In one study, out of $80$ respondents, $23$ were against going to a concert. Determine if a person is against decisions to go to the concert if the confidence interval is 95%.
Help me please. Thanks for your attention and your help.
My attemp is: from $n = 80$ respondents, against the sales of the government have been declared $m = 23$, for this the possibility of a person accidentally of the President will be against the decisions of the government is $\widehat p=\frac{m}{n}=\frac{23}{80}.$ Since, $n\widehat p=23\geq 10 $ and $n(1-\widehat p)=57\geq 10$ qe find the confidence interval we get the formula:
$$(\widehat p+z_{\frac{\alpha}{2}}\sqrt\frac{\widehat p(1-\widehat p)}{n},\widehat p+z_{\frac{\alpha}{2}}\sqrt\frac{\widehat p(1-\widehat p)}{n})$$
Then $1-\alpha=0.95\rightarrow \alpha =0.25$ and $1-\frac{\alpha}{2}=0.975.$
The probability $0.975$ corresponds to the $z$-value $1.96$, therefore $z_{\frac{\alpha}{2}}=z_{0.025}=1.96$.

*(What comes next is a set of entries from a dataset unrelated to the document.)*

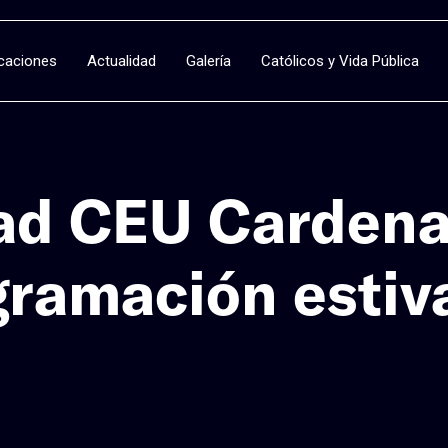
icaciones
Actualidad
Galería
Católicos y Vida Pública
ad CEU Cardena
gramación estiv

I didnt know it is correct.
Unclear and confused terminology aside, the Wald-type confidence interval for a binomial proportion is given by $$\left( \hat p - z_{\alpha/2}^* \sqrt{\frac{\hat p(1-\hat p)}{n}}, \hat p + z_{\alpha/2}^* \sqrt{\frac{\hat p(1-\hat p)}{n}}\right),$$ where $\hat p = x/n$ is the observed proportion in the sample, $n$ is the sample size, $x$ is the observed number of events of interest, and $z_{\alpha/2}^*$ is the upper $\alpha/2$ quantile of the standard normal distribution, i.e. it is the number such that $$\Pr[Z > z_{\alpha/2}^*] = \alpha/2$$ where $Z \sim \operatorname{Normal}(0,1)$. For a confidence level of $95\%$, this corresponds to $\alpha = 0.05$, hence $$z_{0.025}^* \approx 1.96.$$ The observed proportion, or point estimate, is $$\hat p = \frac{23}{80} = 0.2875.$$ We compute the standard error $$SE = \sqrt{\frac{\hat p (1-\hat p)}{n}} = \sqrt{\frac{(0.2875)(1 - 0.2875)}{80}} \approx 0.0506018.$$ The margin of error is therefore $$ME = z_{\alpha/2}^* SE \approx (1.96)(0.0506018) \approx 0.0991778.$$ The lower confidence limit is $$LCL = \hat p - ME \approx 0.2875 - 0.0991778 \approx 0.188322,$$ and the upper confidence limit is $$UCL = \hat p + ME \approx 0.386678.$$ Consequently, our Wald-type interval estimate for the true proportion of respondents who are against going to a concert is $$(0.188322, 0.386678)$$ for a $95\%$ confidence level. This is not the only possible estimate; the Clopper-Pearson or Wilson score intervals are also computable and give slightly different estimates.